We may wish to smooth some of the figures, although rebalancing the student segments may stabilize them somewhat. (Income data from independent sources to help with the smoothing would be welcome.) Stabilizing the data also may allow us to break out the averages by institutional segment, based on student applications, rather than using the overall figure for each student category. (The standard deviations probably would remain pooled.) This would add another interesting element to the game’s representation of the market for students.3

Endnotes:

  1. The ratings are calculated and are stored and the segmentation decision rule is applied in '.NELS-stuSegs.Setup'. The files 'NELS-Academics', 'NELS-Extracurricular Activities', and 'NELS-Athletics must be open when working with the 'Setup' file.

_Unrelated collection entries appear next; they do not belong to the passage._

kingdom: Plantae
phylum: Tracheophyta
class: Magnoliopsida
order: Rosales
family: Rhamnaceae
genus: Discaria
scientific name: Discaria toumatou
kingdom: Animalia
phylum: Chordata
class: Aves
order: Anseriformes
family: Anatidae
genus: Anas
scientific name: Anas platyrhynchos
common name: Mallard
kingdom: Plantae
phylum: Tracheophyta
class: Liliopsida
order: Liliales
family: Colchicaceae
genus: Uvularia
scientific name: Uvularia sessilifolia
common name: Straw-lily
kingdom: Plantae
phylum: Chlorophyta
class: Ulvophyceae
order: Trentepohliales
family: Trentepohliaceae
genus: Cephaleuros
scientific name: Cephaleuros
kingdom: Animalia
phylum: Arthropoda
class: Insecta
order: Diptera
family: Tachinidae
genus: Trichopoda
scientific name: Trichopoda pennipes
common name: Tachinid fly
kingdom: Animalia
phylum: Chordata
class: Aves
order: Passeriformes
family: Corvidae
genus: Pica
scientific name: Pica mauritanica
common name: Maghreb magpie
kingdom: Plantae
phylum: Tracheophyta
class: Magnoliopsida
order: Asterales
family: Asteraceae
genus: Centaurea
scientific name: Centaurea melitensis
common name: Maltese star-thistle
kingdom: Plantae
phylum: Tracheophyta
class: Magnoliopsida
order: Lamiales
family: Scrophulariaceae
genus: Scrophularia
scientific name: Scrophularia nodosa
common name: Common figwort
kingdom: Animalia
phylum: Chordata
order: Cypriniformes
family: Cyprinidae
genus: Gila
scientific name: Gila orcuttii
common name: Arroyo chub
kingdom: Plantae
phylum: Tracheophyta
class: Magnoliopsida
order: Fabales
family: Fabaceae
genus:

Then PASTE-SPECIAL-values the segment assignments column (SCORES: H) to the same column in '.NELS-stuSegs'.
  2. Memory limitations led us to calculate the regressions based on only the first 6013 of the 8018 variables in the dataset. This shouldn't change the coefficients materially but it would be good to correct the problem if the system is recomputed.
  3. The results were calculated in '.NELS-stuSegs'. File '.NELS-Applied_Admit_Fin Aid' must be open to run '.NELS-stuSegs'. Follow the "run-macro" instructions above the tables.